▶ [Try it] Find the word "APERTURE" in the listing, and copy out each line where it turns up.

▶ [Material provided]

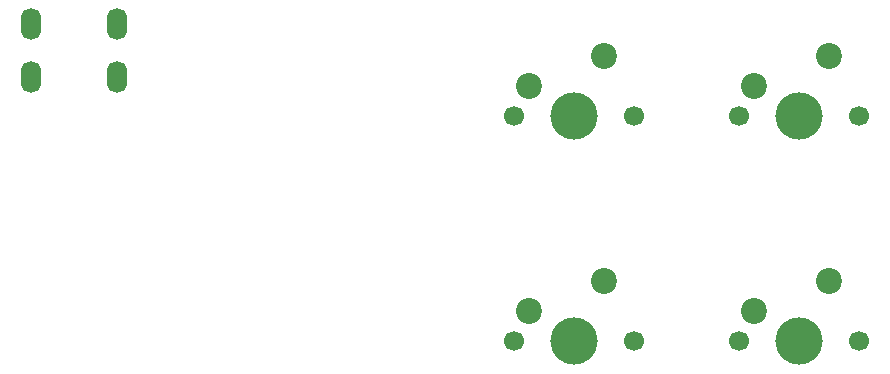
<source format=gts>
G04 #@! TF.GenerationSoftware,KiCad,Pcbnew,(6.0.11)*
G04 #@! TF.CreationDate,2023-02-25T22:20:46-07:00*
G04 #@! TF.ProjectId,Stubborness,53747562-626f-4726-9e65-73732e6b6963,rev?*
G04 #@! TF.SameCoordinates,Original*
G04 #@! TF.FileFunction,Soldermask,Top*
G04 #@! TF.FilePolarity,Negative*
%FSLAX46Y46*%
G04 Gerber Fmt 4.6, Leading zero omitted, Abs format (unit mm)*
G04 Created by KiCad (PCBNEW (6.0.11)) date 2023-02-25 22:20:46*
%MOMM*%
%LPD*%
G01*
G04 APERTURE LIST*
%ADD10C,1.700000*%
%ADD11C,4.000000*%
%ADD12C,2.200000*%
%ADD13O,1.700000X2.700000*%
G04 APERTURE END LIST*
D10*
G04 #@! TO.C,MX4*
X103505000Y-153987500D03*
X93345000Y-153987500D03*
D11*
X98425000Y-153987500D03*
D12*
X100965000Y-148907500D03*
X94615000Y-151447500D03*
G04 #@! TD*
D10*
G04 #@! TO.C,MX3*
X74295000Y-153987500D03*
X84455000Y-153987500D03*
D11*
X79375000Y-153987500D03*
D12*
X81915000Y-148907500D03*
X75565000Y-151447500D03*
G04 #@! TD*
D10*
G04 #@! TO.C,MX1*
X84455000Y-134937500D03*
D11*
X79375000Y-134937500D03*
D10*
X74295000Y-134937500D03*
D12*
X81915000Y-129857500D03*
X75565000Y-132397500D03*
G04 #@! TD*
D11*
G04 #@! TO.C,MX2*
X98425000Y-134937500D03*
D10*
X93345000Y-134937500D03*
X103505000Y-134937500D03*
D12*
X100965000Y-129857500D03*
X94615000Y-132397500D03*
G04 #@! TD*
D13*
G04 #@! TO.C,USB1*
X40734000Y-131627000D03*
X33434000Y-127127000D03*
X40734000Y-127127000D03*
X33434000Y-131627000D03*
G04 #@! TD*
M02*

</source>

--

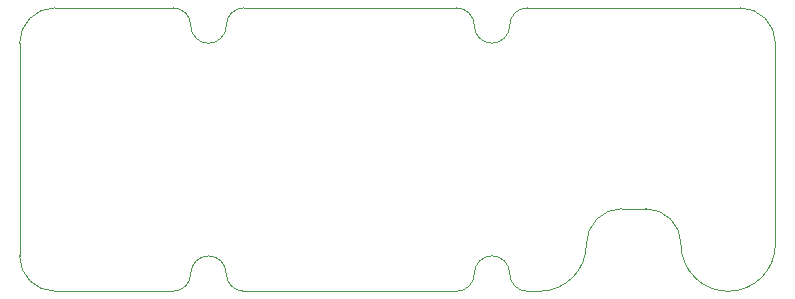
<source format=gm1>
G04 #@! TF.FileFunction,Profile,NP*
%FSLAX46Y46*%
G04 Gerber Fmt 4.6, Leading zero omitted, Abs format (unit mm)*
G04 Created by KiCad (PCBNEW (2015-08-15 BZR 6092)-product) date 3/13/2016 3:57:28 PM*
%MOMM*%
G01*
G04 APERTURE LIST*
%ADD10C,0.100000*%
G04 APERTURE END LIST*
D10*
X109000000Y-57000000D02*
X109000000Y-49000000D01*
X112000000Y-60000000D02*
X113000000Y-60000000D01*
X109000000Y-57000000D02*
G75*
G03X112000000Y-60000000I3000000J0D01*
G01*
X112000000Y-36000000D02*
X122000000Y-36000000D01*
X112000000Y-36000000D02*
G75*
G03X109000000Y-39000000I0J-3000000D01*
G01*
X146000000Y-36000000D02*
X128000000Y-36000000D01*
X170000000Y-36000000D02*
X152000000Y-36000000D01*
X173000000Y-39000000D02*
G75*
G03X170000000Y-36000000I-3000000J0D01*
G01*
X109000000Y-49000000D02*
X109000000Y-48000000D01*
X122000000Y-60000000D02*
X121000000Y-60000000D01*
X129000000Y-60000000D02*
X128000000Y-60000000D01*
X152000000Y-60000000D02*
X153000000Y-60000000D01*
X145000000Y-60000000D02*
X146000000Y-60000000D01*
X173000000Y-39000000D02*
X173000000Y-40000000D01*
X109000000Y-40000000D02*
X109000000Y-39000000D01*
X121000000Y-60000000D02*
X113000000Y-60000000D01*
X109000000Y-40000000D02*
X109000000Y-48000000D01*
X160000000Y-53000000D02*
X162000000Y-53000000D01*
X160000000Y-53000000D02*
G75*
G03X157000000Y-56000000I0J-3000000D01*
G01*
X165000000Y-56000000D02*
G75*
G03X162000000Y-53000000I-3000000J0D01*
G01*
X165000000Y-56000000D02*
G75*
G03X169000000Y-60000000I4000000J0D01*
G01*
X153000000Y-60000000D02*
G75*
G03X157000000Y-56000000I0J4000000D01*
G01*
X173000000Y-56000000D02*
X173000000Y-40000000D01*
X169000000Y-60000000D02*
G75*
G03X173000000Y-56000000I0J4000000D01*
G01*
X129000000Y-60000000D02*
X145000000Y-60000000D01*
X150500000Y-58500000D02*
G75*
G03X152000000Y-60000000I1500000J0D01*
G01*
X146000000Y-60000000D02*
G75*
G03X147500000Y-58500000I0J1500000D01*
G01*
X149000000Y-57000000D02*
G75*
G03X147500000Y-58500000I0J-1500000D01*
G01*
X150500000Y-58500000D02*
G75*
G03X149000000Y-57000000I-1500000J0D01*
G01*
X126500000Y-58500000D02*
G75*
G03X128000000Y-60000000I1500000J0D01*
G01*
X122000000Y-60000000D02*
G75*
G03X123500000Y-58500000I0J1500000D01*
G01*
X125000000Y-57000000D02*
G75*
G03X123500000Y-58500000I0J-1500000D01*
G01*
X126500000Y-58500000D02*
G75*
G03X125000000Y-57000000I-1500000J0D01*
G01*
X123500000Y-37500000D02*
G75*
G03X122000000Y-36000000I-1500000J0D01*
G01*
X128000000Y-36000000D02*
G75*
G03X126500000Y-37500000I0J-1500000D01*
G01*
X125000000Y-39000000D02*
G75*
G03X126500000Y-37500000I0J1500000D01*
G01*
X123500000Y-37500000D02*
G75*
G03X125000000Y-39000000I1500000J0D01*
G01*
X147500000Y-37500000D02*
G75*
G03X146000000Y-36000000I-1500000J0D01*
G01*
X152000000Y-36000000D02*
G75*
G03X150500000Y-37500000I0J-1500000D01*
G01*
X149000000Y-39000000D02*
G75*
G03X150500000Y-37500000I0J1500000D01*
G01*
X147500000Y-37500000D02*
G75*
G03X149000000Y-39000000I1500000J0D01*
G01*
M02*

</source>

▶ [Exercise result]
G04 APERTURE LIST*
G04 APERTURE END LIST*
G04 APERTURE LIST*
G04 APERTURE END LIST*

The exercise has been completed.